Following our policy:
Policy titled, "Plan of Care- CMS #485 and Physician Orders" states, "Skilled Nursing and other home health services will be in accordance with a Plan of Care based on the patient's diagnosis and assessment of immediate and long range needs and resources...Each patient must receive an individualized written plan of care, including any revisions or additions...The individualized plan of care must include the following...the frequency and duration of visits to be made...All patient care orders, including verbal orders, must be recorded in the plan of care...Any revisions related to the plan of care due to a change in patient health status must be communicated to the patient, representative, caregiver and all physicians issuing order for the agency plan of care...consultation with the physician on any modification in the plan of care will documented and the physician's signature obtained according the state law...the agency professional staff will promptly alert the physician to any changes of care and services provided will be provided according to the physician orders...If the agency provides fewer visits than the physician orders, it has altered the plan of care and the physician must be notified. The agency must maintain documentation in the clinical record indicating that the physician was notified and is aware of the missed visit..."

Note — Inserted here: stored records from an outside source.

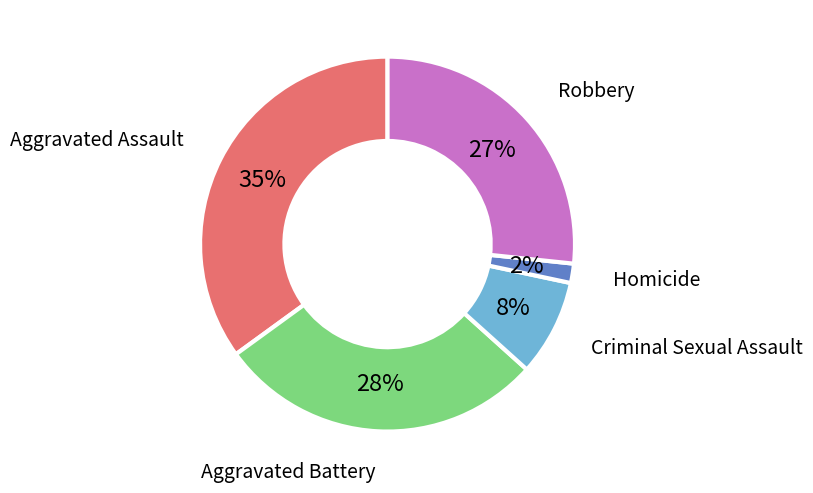

To the nearest percent, what is the difference between the largest and smallest slice percentages?

33%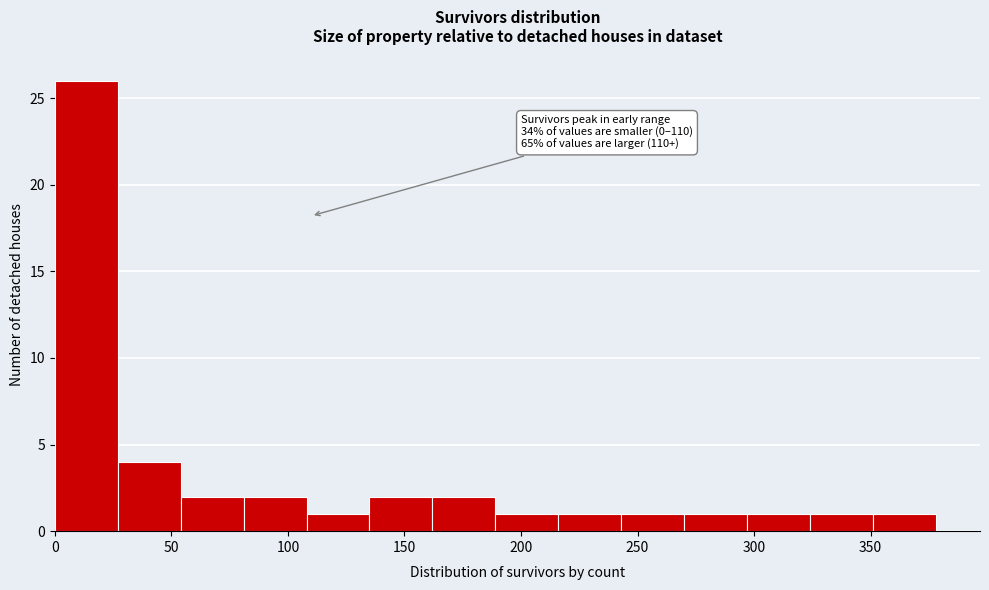

Over which range of the x-axis is the bar tallest?

0 to 27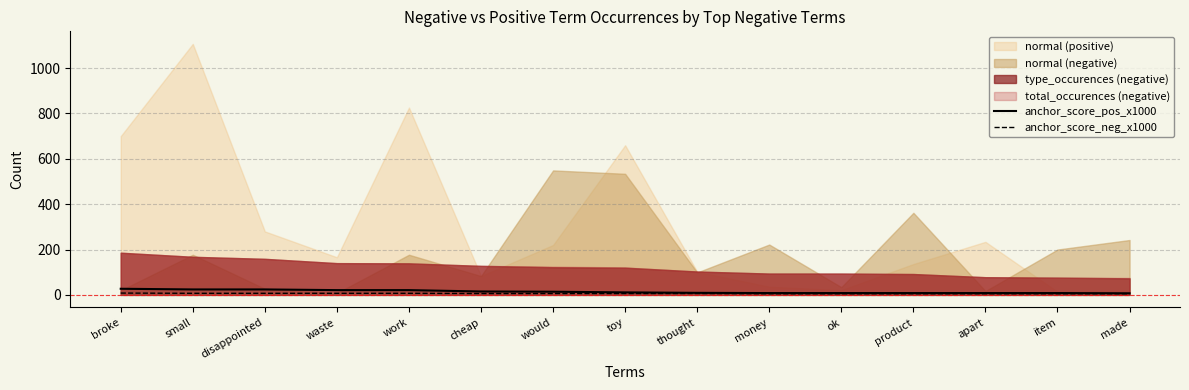

What is the label of the 11th point from the right?

work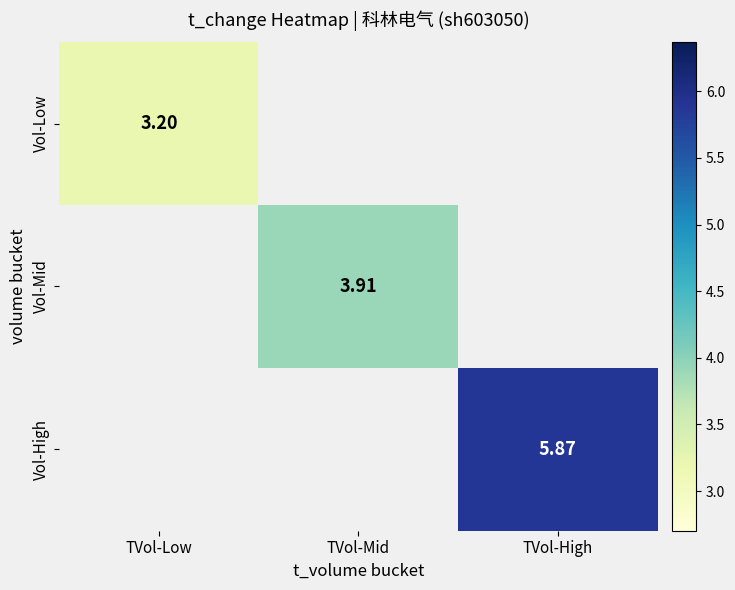

What is the lowest value of the Vol-Low series?

3.2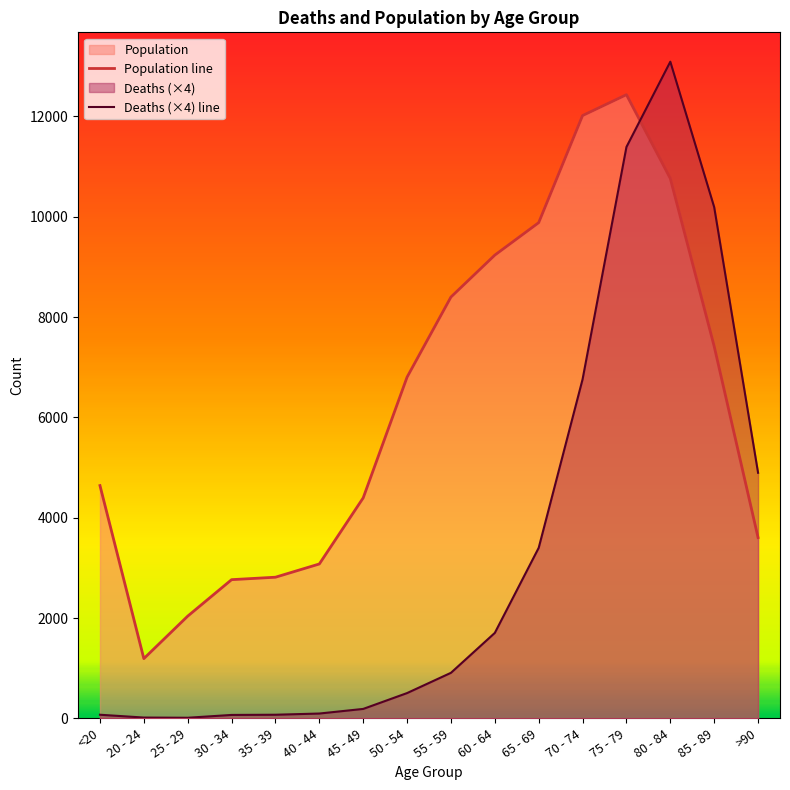

Rank the series by their maximum value, from highest to lowest.

Deaths (×4) line, Population line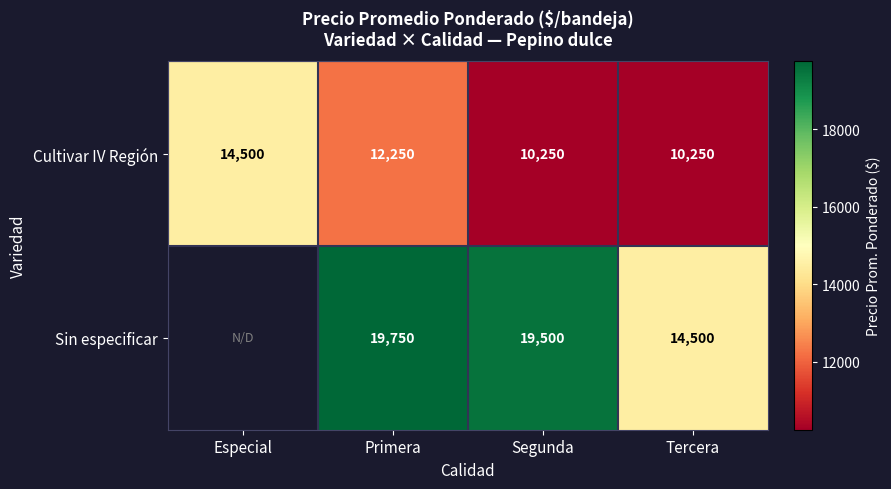

What is the sum of the Cultivar IV Región values at Especial and Segunda?

24750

All patients will receive an individualized written plan of care, including duration of visits. Physician will be made aware of plan of care and any changes to plan of care and any changes with patient and visits. Physician signature will be obtained for any changes to the plan of care. The patient will also be made aware of any changes to the plan of care and any visits and be agreeable to plan of care.



Initial Comments:


Based on the findings of an onsite state re-licensure survey conducted on July 21, 2022, Daily Dove Care, LLC., was found to be in compliance with the requirements of 28 Pa. Code, Health Facilities, Part IV, Chapter 51, Subpart A.



Plan of Correction:




Initial Comments:


Based on the findings of an onsite state re-licensure survey conducted on July 21, 2022, Daily Dove Care, LLC., was found to be in compliance with the requirements of 35 P.S. 448.809 (b).